Data below:
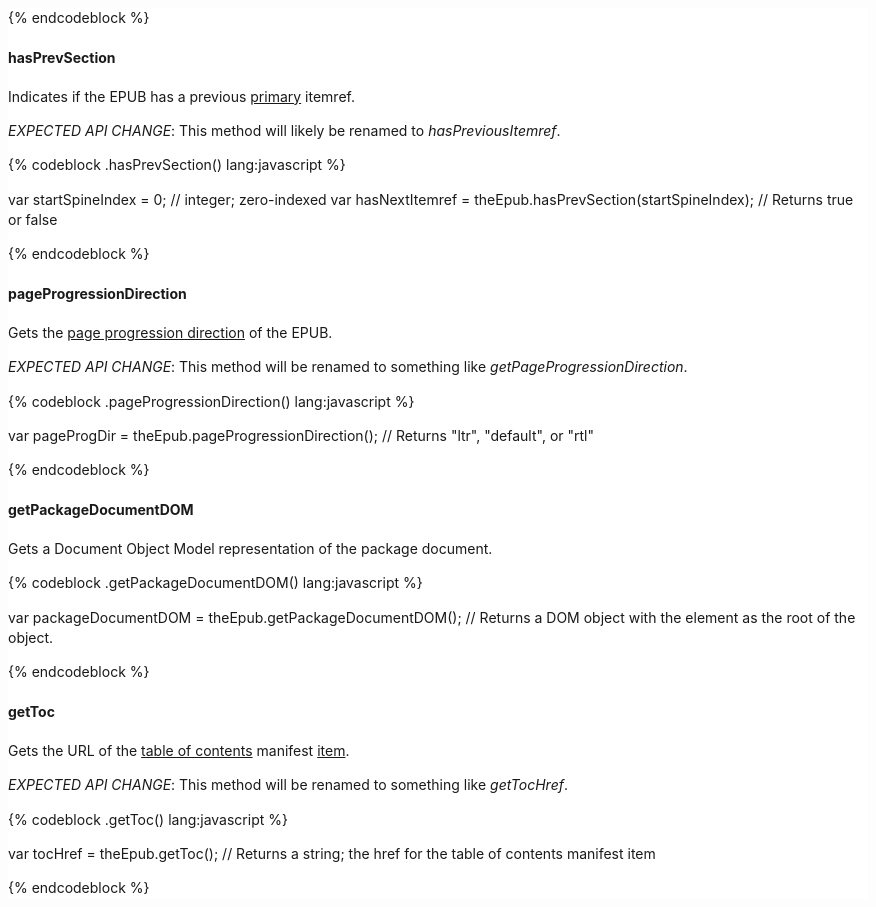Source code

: {% endcodeblock %} 

<a id="epub-hasPrevSection"></a>
#### hasPrevSection
Indicates if the EPUB has a previous [primary](http://www.idpf.org/epub/30/spec/epub30-publications.html#attrdef-itemref-linear) itemref.

_EXPECTED API CHANGE_: This method will likely be renamed to _hasPreviousItemref_.

{% codeblock .hasPrevSection() lang:javascript %}

var startSpineIndex = 0; // integer; zero-indexed
var hasNextItemref = theEpub.hasPrevSection(startSpineIndex);
// Returns true or false

{% endcodeblock %} 

<a id="epub-pageProgressionDirection"></a>
#### pageProgressionDirection
Gets the [page progression direction](http://www.idpf.org/epub/30/spec/epub30-publications.html#attrdef-spine-page-progression-direction) of the EPUB.

_EXPECTED API CHANGE_: This method will be renamed to something like _getPageProgressionDirection_.

{% codeblock .pageProgressionDirection() lang:javascript %}

var pageProgDir = theEpub.pageProgressionDirection();
// Returns "ltr", "default", or "rtl"

{% endcodeblock %}

<a id="epub-getPackageDocumentDOM"></a>
#### getPackageDocumentDOM
Gets a Document Object Model representation of the package document.

{% codeblock .getPackageDocumentDOM() lang:javascript %}

var packageDocumentDOM = theEpub.getPackageDocumentDOM();
// Returns a DOM object with the <package> element as the root of the object.

{% endcodeblock %}

<a id="epub-getToc"></a>
#### getToc
Gets the URL of the [table of contents](http://www.idpf.org/epub/30/spec/epub30-contentdocs.html#sec-xhtml-nav) manifest [item](http://www.idpf.org/epub/30/spec/epub30-publications.html#sec-item-elem).

_EXPECTED API CHANGE_: This method will be renamed to something like _getTocHref_.

{% codeblock .getToc() lang:javascript %}

var tocHref = theEpub.getToc();
// Returns a string; the href for the table of contents manifest item

{% endcodeblock %}


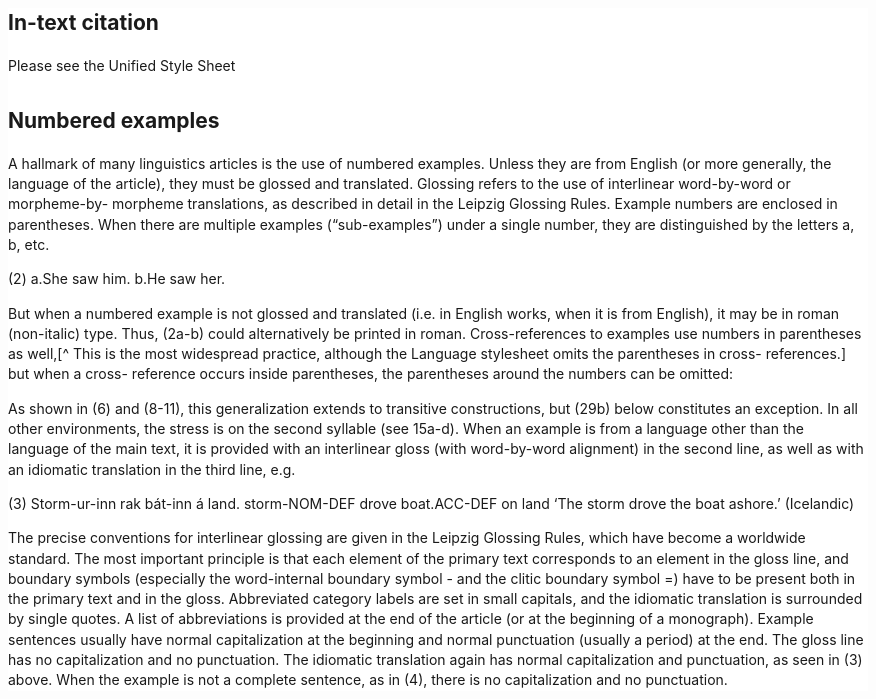 ## In-text citation
Please see the Unified Style Sheet 

## Numbered examples
A hallmark of many linguistics articles is the use of numbered examples. Unless they are
from English (or more generally, the language of the article), they must be glossed and
translated. Glossing refers to the use of interlinear word-by-word or morpheme-by-
morpheme translations, as described in detail in the Leipzig Glossing Rules.
Example numbers are enclosed in parentheses. When there are multiple examples
(“sub-examples”) under a single number, they are distinguished by the letters a, b, etc.

(2) a.She saw him.
    b.He saw her.
    
But when a numbered example is not glossed and translated (i.e. in English works, when
it is from English), it may be in roman (non-italic) type. Thus, (2a-b) could alternatively
be printed in roman.
Cross-references to examples use numbers in parentheses as well,[^ This is the most widespread practice, although the Language stylesheet omits the parentheses in cross-
references.] but when a cross-
reference occurs inside parentheses, the parentheses around the numbers can be omitted:

 	
 	
 	
 	
 	
 	
 	
 	
  	
  
As shown in (6) and (8-11), this generalization extends to transitive constructions, but (29b) below
constitutes an exception.
In all other environments, the stress is on the second syllable (see 15a-d).
When an example is from a language other than the language of the main text, it is
provided with an interlinear gloss (with word-by-word alignment) in the second line, as
well as with an idiomatic translation in the third line, e.g.

(3) Storm-ur-inn rak bát-inn á land.
    storm-NOM-DEF  drove boat.ACC-DEF on land
    ‘The storm drove the boat ashore.’
(Icelandic)

The precise conventions for interlinear glossing are given in the Leipzig Glossing Rules,
which have become a worldwide standard. The most important principle is that each
element of the primary text corresponds to an element in the gloss line, and boundary
symbols (especially the word-internal boundary symbol - and the clitic boundary symbol
=) have to be present both in the primary text and in the gloss. Abbreviated category
labels are set in small capitals, and the idiomatic translation is surrounded by single
quotes. A list of abbreviations is provided at the end of the article (or at the beginning of
a monograph).
Example sentences usually have normal capitalization at the beginning and normal
punctuation (usually a period) at the end. The gloss line has no capitalization and no
punctuation. The idiomatic translation again has normal capitalization and punctuation, as
seen in (3) above. When the example is not a complete sentence, as in (4), there is no
capitalization and no punctuation.

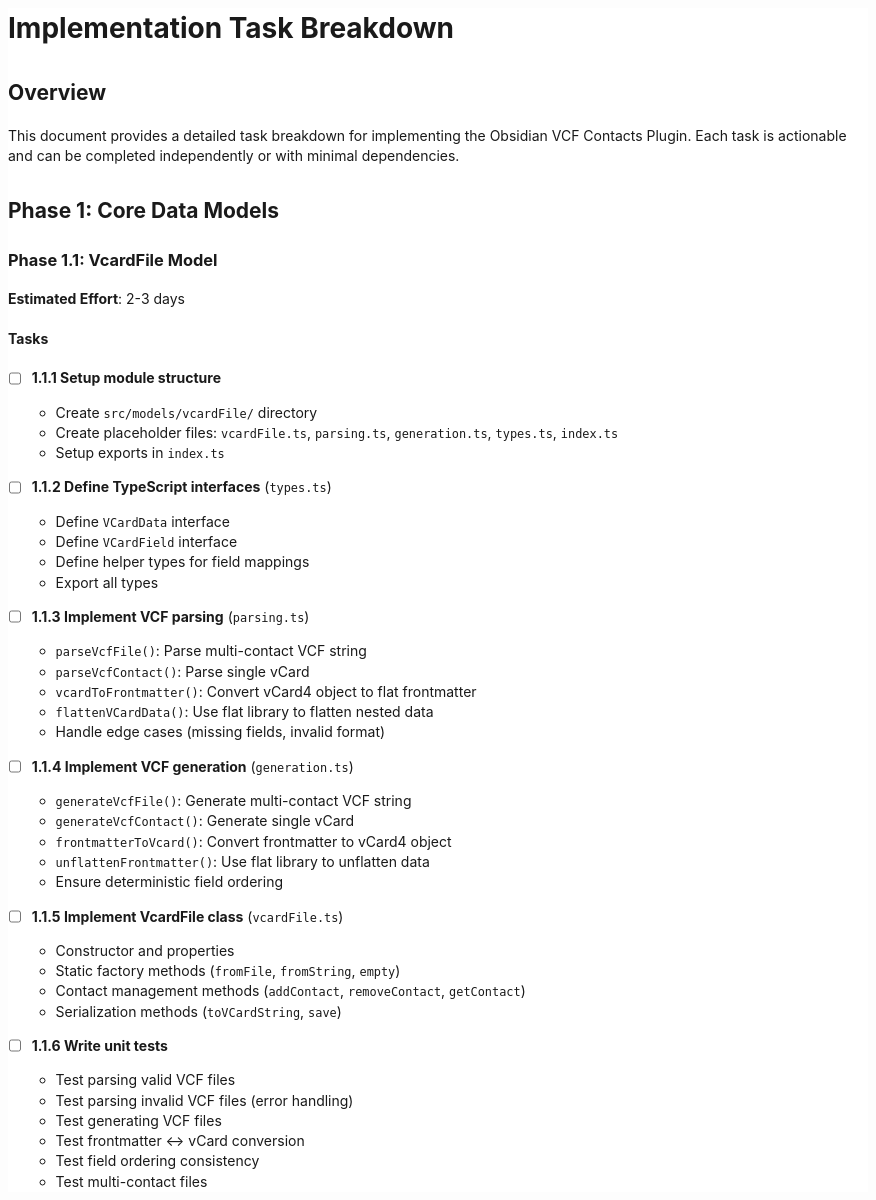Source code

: # Implementation Task Breakdown

## Overview

This document provides a detailed task breakdown for implementing the Obsidian VCF Contacts Plugin. Each task is actionable and can be completed independently or with minimal dependencies.

## Phase 1: Core Data Models

### Phase 1.1: VcardFile Model

**Estimated Effort**: 2-3 days

#### Tasks

- [ ] **1.1.1 Setup module structure**
  - Create `src/models/vcardFile/` directory
  - Create placeholder files: `vcardFile.ts`, `parsing.ts`, `generation.ts`, `types.ts`, `index.ts`
  - Setup exports in `index.ts`

- [ ] **1.1.2 Define TypeScript interfaces** (`types.ts`)
  - Define `VCardData` interface
  - Define `VCardField` interface
  - Define helper types for field mappings
  - Export all types

- [ ] **1.1.3 Implement VCF parsing** (`parsing.ts`)
  - `parseVcfFile()`: Parse multi-contact VCF string
  - `parseVcfContact()`: Parse single vCard
  - `vcardToFrontmatter()`: Convert vCard4 object to flat frontmatter
  - `flattenVCardData()`: Use flat library to flatten nested data
  - Handle edge cases (missing fields, invalid format)

- [ ] **1.1.4 Implement VCF generation** (`generation.ts`)
  - `generateVcfFile()`: Generate multi-contact VCF string
  - `generateVcfContact()`: Generate single vCard
  - `frontmatterToVcard()`: Convert frontmatter to vCard4 object
  - `unflattenFrontmatter()`: Use flat library to unflatten data
  - Ensure deterministic field ordering

- [ ] **1.1.5 Implement VcardFile class** (`vcardFile.ts`)
  - Constructor and properties
  - Static factory methods (`fromFile`, `fromString`, `empty`)
  - Contact management methods (`addContact`, `removeContact`, `getContact`)
  - Serialization methods (`toVCardString`, `save`)

- [ ] **1.1.6 Write unit tests**
  - Test parsing valid VCF files
  - Test parsing invalid VCF files (error handling)
  - Test generating VCF files
  - Test frontmatter <-> vCard conversion
  - Test field ordering consistency
  - Test multi-contact files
End of Data.
### Work request
Could you give all of the data again exactly as written, omitting any pictures?

### Task solution
Source code

: {% endcodeblock %} 

<a id="epub-hasPrevSection"></a>
#### hasPrevSection
Indicates if the EPUB has a previous [primary](http://www.idpf.org/epub/30/spec/epub30-publications.html#attrdef-itemref-linear) itemref.

_EXPECTED API CHANGE_: This method will likely be renamed to _hasPreviousItemref_.

{% codeblock .hasPrevSection() lang:javascript %}

var startSpineIndex = 0; // integer; zero-indexed
var hasNextItemref = theEpub.hasPrevSection(startSpineIndex);
// Returns true or false

{% endcodeblock %} 

<a id="epub-pageProgressionDirection"></a>
#### pageProgressionDirection
Gets the [page progression direction](http://www.idpf.org/epub/30/spec/epub30-publications.html#attrdef-spine-page-progression-direction) of the EPUB.

_EXPECTED API CHANGE_: This method will be renamed to something like _getPageProgressionDirection_.

{% codeblock .pageProgressionDirection() lang:javascript %}

var pageProgDir = theEpub.pageProgressionDirection();
// Returns "ltr", "default", or "rtl"

{% endcodeblock %}

<a id="epub-getPackageDocumentDOM"></a>
#### getPackageDocumentDOM
Gets a Document Object Model representation of the package document.

{% codeblock .getPackageDocumentDOM() lang:javascript %}

var packageDocumentDOM = theEpub.getPackageDocumentDOM();
// Returns a DOM object with the <package> element as the root of the object.

{% endcodeblock %}

<a id="epub-getToc"></a>
#### getToc
Gets the URL of the [table of contents](http://www.idpf.org/epub/30/spec/epub30-contentdocs.html#sec-xhtml-nav) manifest [item](http://www.idpf.org/epub/30/spec/epub30-publications.html#sec-item-elem).

_EXPECTED API CHANGE_: This method will be renamed to something like _getTocHref_.

{% codeblock .getToc() lang:javascript %}

var tocHref = theEpub.getToc();
// Returns a string; the href for the table of contents manifest item

{% endcodeblock %}


 ## In-text citation
Please see the Unified Style Sheet 

## Numbered examples
A hallmark of many linguistics articles is the use of numbered examples. Unless they are
from English (or more generally, the language of the article), they must be glossed and
translated. Glossing refers to the use of interlinear word-by-word or morpheme-by-
morpheme translations, as described in detail in the Leipzig Glossing Rules.
Example numbers are enclosed in parentheses. When there are multiple examples
(“sub-examples”) under a single number, they are distinguished by the letters a, b, etc.

(2) a.She saw him.
    b.He saw her.
    
But when a numbered example is not glossed and translated (i.e. in English works, when
it is from English), it may be in roman (non-italic) type. Thus, (2a-b) could alternatively
be printed in roman.
Cross-references to examples use numbers in parentheses as well,[^ This is the most widespread practice, although the Language stylesheet omits the parentheses in cross-
references.] but when a cross-
reference occurs inside parentheses, the parentheses around the numbers can be omitted:

 	
 	
 	
 	
 	
 	
 	
 	
  	
  
As shown in (6) and (8-11), this generalization extends to transitive constructions, but (29b) below
constitutes an exception.
In all other environments, the stress is on the second syllable (see 15a-d).
When an example is from a language other than the language of the main text, it is
provided with an interlinear gloss (with word-by-word alignment) in the second line, as
well as with an idiomatic translation in the third line, e.g.

(3) Storm-ur-inn rak bát-inn á land.
    storm-NOM-DEF  drove boat.ACC-DEF on land
    ‘The storm drove the boat ashore.’
(Icelandic)

The precise conventions for interlinear glossing are given in the Leipzig Glossing Rules,
which have become a worldwide standard. The most important principle is that each
element of the primary text corresponds to an element in the gloss line, and boundary
symbols (especially the word-internal boundary symbol - and the clitic boundary symbol
=) have to be present both in the primary text and in the gloss. Abbreviated category
labels are set in small capitals, and the idiomatic translation is surrounded by single
quotes. A list of abbreviations is provided at the end of the article (or at the beginning of
a monograph).
Example sentences usually have normal capitalization at the beginning and normal
punctuation (usually a period) at the end. The gloss line has no capitalization and no
punctuation. The idiomatic translation again has normal capitalization and punctuation, as
seen in (3) above. When the example is not a complete sentence, as in (4), there is no
capitalization and no punctuation.

Source code

: # Implementation Task Breakdown

## Overview

This document provides a detailed task breakdown for implementing the Obsidian VCF Contacts Plugin. Each task is actionable and can be completed independently or with minimal dependencies.

## Phase 1: Core Data Models

### Phase 1.1: VcardFile Model

**Estimated Effort**: 2-3 days

#### Tasks

- [ ] **1.1.1 Setup module structure**
  - Create `src/models/vcardFile/` directory
  - Create placeholder files: `vcardFile.ts`, `parsing.ts`, `generation.ts`, `types.ts`, `index.ts`
  - Setup exports in `index.ts`

- [ ] **1.1.2 Define TypeScript interfaces** (`types.ts`)
  - Define `VCardData` interface
  - Define `VCardField` interface
  - Define helper types for field mappings
  - Export all types

- [ ] **1.1.3 Implement VCF parsing** (`parsing.ts`)
  - `parseVcfFile()`: Parse multi-contact VCF string
  - `parseVcfContact()`: Parse single vCard
  - `vcardToFrontmatter()`: Convert vCard4 object to flat frontmatter
  - `flattenVCardData()`: Use flat library to flatten nested data
  - Handle edge cases (missing fields, invalid format)

- [ ] **1.1.4 Implement VCF generation** (`generation.ts`)
  - `generateVcfFile()`: Generate multi-contact VCF string
  - `generateVcfContact()`: Generate single vCard
  - `frontmatterToVcard()`: Convert frontmatter to vCard4 object
  - `unflattenFrontmatter()`: Use flat library to unflatten data
  - Ensure deterministic field ordering

- [ ] **1.1.5 Implement VcardFile class** (`vcardFile.ts`)
  - Constructor and properties
  - Static factory methods (`fromFile`, `fromString`, `empty`)
  - Contact management methods (`addContact`, `removeContact`, `getContact`)
  - Serialization methods (`toVCardString`, `save`)

- [ ] **1.1.6 Write unit tests**
  - Test parsing valid VCF files
  - Test parsing invalid VCF files (error handling)
  - Test generating VCF files
  - Test frontmatter <-> vCard conversion
  - Test field ordering consistency
  - Test multi-contact files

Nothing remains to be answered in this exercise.